Clock phase generator circuits provide different clock phases based upon an input clock signal. For example, certain applications require a set of clock phases that are evenly distributed across one clock period. One conventional design for a clock phase generator employs a number of voltage-controlled phase delay elements connected in series such that the input clock signal is increasingly delayed as it propagates through the delay elements. Ideally, the series of phase delay elements is designed to provide an overall phase delay equal to 180 degrees, and inverted versions of the delayed clock signals provide delay values between 180 and 360 degrees. However, in practical implementations, a precise 180 degree delay cannot be guaranteed due to the imprecise nature of the control voltage applied to the delay elements. Furthermore, the load experienced by each phase delay element may not be identical. These effects can result in a set of unevenly distributed phase delayed signals with varied amplitude characteristics. Furthermore, for differential clock phase signals, a long string of delay elements without feedback may result in an accumulation of common-mode voltage offset between the positive and negative differential signal components. Such an accumulation of offset voltage can distort or corrupt the clock phase signals. Consequently, this prior art configuration may not be suitable in applications that require precise phase delay spacing throughout a clock period.

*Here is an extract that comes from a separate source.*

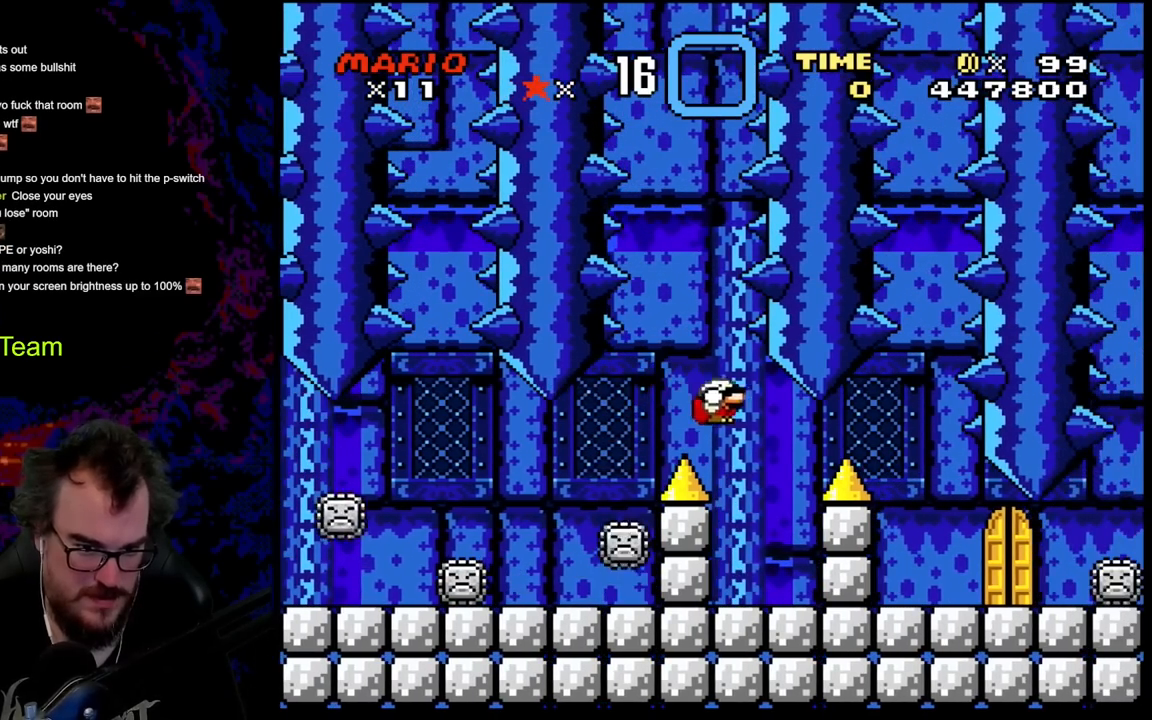
{"buttons": ["Y"], "events": [[33, "DPAD_DOWN", "down"], [67, "DPAD_LEFT", "down"], [67, "DPAD_RIGHT", "up"], [100, "DPAD_DOWN", "up"], [267, "DPAD_LEFT", "up"]]}
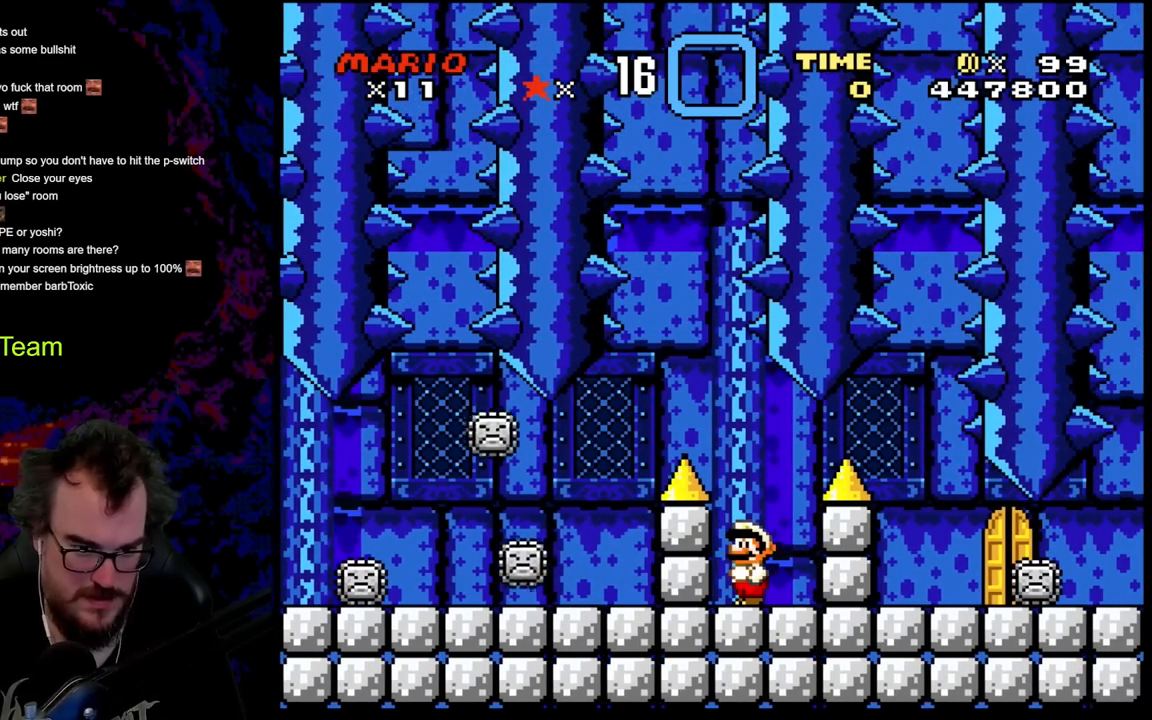
{"buttons": ["Y", "DPAD_DOWN", "DPAD_RIGHT"], "events": [[483, "DPAD_RIGHT", "down"], [500, "DPAD_DOWN", "down"]]}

A clock phase generator circuit according to the invention utilizes a loop-back path from the output of the last phase delay element to the input of the first phase delay element. The circuit is configured such that each of the phase delay elements are equally loaded, which equalizes the phase intervals and the amplitude of the generated clock signals. The circuit configuration, along with the loop-back path, enables the circuit to accurately provide a number of clock signals that have evenly distributed phase delays relative to the input clock signal.
The above and other aspects of the present invention may be carried out in one form by a clock phase generator circuit comprising a first node for receiving an input clock signal, a second node for receiving a control signal, a plurality of phase delay elements coupled in series, where at least one of the phase delay elements is coupled to the input node, and where each phase delay element provides a respective phase delay that is determined by the control signal, and a loop-back path between an output of one of the phase delay elements and the first node. The phase delay elements provide a number of output clock signals having different phase delays, relative to the input clock signal.